Heidelberg, der Schwarm aller Touristenschwärme, mausert sich zur Avantgarde im ökologischen Städtetourismus. Ein neues Leitbild soll die Massen inspirieren  ■ Von Christel Burghoff

Der interessanteste Eindruck, den die touristischen Zukunftspläne der Stadt Heidelberg wecken, ist der eines kleinen Venedig: Man baut – wie um die Lagunenstadt herum – auch außerhalb Heidelbergs riesige Parkplätze; niemand kommt mehr in seinem Bus oder mit seinem Pkw in die Altstadt hinein. Statt dessen steigt der Tourist auf das Bootpendelsystem oder den schienengebundenen ÖPNV oder auf das Leihfahrrad um. Die neuen Parkplätze sind als Empfangsräume mit hoher Aufenthaltsqualität angelegt. Hier kann man bequem und schattig sitzen und dabei am Informationsterminal die wesentlichen touristischen und kulturellen Informationen abrufen. Zum weltweit bekannten Heidelberger Schloß geht eine Bergbahn mit bedarfsgerechter Taktfrequenz. Quintessenz: Das romantische Refugium wird vom Verkehr abgeschirmt, aber innen wird es noch attraktiver.

Was wie der futuristische Einstieg in eine große touristische Zukunft klingt, nennt sich in Heidelberg jedoch „Umorientierung hin zu einem sozial- und umweltverträglichen Tourismus“. Heidelberg will die touristische Infrastruktur umbauen – ökologisch versteht sich. Nachzulesen ist dieses Ziel in einem neuen Tourismusleitbild. Es wurde vom Stadtentwicklungsamt herausgegeben als Ergebnis einer Reihe von Podien, auf denen Bürger und Fachleute über den Heidelberg-Tourismus diskutierten.

Nun erzeugt ein Verkehrsleitsystem nicht automatisch einen sozial- und umweltverträglichen Tourismus. Ganz im Gegenteil: Es schafft Platz für mehr Touristen. Dabei hätte Heidelberg gute Gründe, die Zugbrücken für Touristen hochzuziehen. Hier sind täglich (im Jahresdurchschnitt) fast 12.000 Besucher unterwegs. Das sind ungefähr soviel Touristen, wie die Altstadt an Einwohnern zählt.
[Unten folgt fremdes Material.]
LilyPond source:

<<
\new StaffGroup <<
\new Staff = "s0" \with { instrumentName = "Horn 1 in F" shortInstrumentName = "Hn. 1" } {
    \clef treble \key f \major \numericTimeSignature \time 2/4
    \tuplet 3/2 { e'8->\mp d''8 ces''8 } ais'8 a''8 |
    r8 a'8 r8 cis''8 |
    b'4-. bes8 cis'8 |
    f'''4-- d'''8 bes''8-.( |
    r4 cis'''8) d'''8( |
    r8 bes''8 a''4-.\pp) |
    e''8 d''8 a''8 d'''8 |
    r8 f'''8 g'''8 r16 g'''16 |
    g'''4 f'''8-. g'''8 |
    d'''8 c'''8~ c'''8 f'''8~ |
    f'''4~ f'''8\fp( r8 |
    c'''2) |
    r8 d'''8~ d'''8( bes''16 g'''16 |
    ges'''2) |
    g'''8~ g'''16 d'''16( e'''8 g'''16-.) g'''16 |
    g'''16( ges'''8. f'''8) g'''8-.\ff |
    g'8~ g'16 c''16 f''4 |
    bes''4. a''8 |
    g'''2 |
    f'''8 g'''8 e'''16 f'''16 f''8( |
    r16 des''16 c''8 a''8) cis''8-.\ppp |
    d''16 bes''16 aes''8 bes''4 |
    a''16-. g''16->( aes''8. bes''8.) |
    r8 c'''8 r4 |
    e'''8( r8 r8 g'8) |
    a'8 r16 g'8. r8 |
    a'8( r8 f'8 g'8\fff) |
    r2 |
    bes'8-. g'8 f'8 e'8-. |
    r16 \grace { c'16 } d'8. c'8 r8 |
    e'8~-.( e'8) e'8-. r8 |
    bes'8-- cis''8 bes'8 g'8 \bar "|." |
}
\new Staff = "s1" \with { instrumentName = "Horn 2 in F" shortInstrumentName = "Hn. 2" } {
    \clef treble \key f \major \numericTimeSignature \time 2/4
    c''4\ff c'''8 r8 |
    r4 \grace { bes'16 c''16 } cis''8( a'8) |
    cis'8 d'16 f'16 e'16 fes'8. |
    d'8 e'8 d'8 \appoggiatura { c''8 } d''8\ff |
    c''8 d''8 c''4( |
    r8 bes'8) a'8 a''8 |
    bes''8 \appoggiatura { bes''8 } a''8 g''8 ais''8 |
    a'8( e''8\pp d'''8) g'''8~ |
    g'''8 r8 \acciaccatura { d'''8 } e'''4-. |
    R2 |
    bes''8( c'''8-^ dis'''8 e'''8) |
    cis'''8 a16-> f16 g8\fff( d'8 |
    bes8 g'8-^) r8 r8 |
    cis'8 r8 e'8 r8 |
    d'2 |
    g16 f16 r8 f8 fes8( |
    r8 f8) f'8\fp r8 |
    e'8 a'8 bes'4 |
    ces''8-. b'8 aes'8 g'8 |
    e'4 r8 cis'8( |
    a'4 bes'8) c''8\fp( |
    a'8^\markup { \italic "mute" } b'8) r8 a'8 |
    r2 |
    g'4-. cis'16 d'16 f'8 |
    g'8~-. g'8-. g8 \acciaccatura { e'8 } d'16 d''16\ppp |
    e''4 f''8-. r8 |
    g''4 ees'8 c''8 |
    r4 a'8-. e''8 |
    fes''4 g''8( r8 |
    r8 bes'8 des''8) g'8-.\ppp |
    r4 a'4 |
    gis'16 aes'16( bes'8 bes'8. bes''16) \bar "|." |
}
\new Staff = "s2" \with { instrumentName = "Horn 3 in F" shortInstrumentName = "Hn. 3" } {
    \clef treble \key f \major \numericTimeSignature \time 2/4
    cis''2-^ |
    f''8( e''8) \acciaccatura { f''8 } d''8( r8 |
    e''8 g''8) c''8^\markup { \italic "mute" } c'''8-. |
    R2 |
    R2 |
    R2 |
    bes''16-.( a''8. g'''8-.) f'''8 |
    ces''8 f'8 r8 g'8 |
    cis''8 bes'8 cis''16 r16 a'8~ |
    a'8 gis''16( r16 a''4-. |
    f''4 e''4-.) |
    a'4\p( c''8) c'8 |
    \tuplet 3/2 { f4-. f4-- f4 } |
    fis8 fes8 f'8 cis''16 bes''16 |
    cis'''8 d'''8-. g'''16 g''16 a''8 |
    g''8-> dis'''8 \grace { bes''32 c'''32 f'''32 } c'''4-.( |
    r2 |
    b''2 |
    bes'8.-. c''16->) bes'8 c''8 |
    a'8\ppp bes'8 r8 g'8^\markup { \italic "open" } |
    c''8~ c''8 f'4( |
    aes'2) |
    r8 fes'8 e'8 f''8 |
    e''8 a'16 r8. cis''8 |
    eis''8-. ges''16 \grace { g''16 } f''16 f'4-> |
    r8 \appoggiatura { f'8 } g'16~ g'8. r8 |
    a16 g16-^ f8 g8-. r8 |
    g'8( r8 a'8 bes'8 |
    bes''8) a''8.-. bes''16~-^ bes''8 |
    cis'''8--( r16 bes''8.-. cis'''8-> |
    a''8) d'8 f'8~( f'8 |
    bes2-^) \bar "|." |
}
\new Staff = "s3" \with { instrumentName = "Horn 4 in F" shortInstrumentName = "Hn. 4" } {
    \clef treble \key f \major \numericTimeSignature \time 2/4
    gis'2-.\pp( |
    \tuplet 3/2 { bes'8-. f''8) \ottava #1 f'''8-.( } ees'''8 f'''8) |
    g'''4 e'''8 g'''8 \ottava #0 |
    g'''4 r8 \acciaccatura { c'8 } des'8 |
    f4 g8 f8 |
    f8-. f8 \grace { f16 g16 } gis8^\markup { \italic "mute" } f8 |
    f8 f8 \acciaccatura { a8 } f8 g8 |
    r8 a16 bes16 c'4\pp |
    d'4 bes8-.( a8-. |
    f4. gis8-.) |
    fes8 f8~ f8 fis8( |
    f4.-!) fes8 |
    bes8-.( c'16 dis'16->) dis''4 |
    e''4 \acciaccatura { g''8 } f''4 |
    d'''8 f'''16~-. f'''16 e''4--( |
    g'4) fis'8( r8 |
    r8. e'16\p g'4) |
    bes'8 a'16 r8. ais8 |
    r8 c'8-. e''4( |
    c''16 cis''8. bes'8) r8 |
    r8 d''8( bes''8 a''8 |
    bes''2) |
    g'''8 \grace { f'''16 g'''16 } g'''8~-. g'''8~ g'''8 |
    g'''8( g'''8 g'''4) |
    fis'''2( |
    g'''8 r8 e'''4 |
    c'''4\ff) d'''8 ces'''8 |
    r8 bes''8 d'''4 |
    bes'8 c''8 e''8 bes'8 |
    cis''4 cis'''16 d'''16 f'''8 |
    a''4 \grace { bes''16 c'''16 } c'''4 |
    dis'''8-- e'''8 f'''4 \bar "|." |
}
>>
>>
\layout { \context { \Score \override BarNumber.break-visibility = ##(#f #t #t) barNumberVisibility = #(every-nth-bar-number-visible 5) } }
In der Altstadt konzentrieren sie sich auch, denn da glänzt Heidelberg am schönsten, da reiht sich die eine phantastisch restaurierte Fassade an die nächste, und der Tourist kann von einer Kneipe in die nächste wandern.

In Heidelberg gab es keine Zerstörungen durch Kriegsbomben. Um so anziehender wirkt das nostalgische Flair auf die Internationale der Romantiktouristen. Und so kommen sie in der Regel in großen Gruppen, mit Kameras bewehrt. Am Texashut erkennt man den US-Amerikaner, am Tirolerhut den Bayer, und vorneweg marschiert der Japaner. Zur Hochsaison werden in der Stadt, technisch ausgedrückt, „Überhitzungserscheinungen“ registriert.

Nach dem neuen touristischen Leitbild stellt dieser Massentourismus zwar eine soziale Belastung für die Bewohner, aber keinen Grund dar, um restriktive Maßnahmen zu ergreifen. Heidelberg sei eine Hochburg des Massentourismus, doch man wolle niemanden „verschrecken“, so der Leiter des Stadtentwicklungsamtes, Herr Schmauß. Der Grundtenor des infrastrukturellen Umbaus ist gänzlich anders: Der Tourismus soll „umgewidmet“ werden.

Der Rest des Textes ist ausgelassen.